Common misunderstandings about tax issues in Indian Country
Do Indian people pay taxes?
Individual American Indians and Alaskan Natives and their businesses pay federal income taxes just like every other American. The one exception is when an Indian person receives income directly from a treaty or trust resource such as fish or timber: that income is not federally taxed. States also cannot tax tribal members who live and derive their income on tribal land – just as one state would not seek to impose taxes on an individual who works in another state.
Do tribal governments pay federal taxes?
Like state governments, tribal governments are considered sovereign governments not subject to taxation by the federal government. This is a long-standing federal policy with Constitutional support that prevents interference with the ability to raise revenue for government functions. Like state and local governments, tribal governments use their revenues to provide essential services for their citizens.

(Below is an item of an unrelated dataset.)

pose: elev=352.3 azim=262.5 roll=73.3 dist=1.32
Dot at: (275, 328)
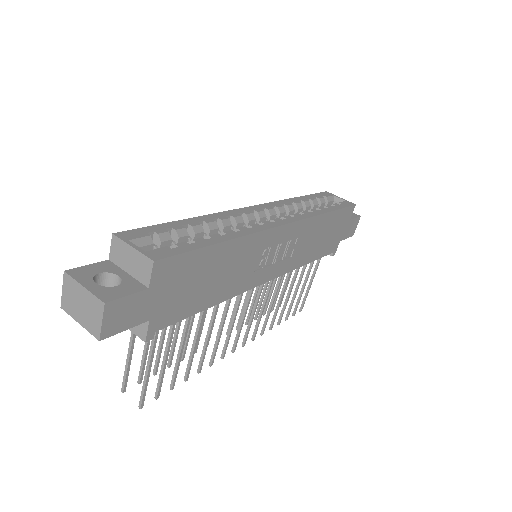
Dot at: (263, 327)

Unlike state governments, tribal governments are generally not in a position to levy property or income taxes because of the unique nature of land tenure in Indian Country, fragile economies, and jurisdictional restraints. Income from tribal businesses is the only non-federal revenue source for most tribes.
Do tribal governments pay state taxes?
States cannot directly tax a tribal government. The Supreme Court has held that state governments can collect excise taxes on sales to non-members that occur on tribal lands, so long as the incidence of the tax does not fall directly on the tribal government. States and tribes have developed a variety of methods for collecting these taxes where the states choose to do so, including intergovernmental agreements or pre-taxing at the wholesale level.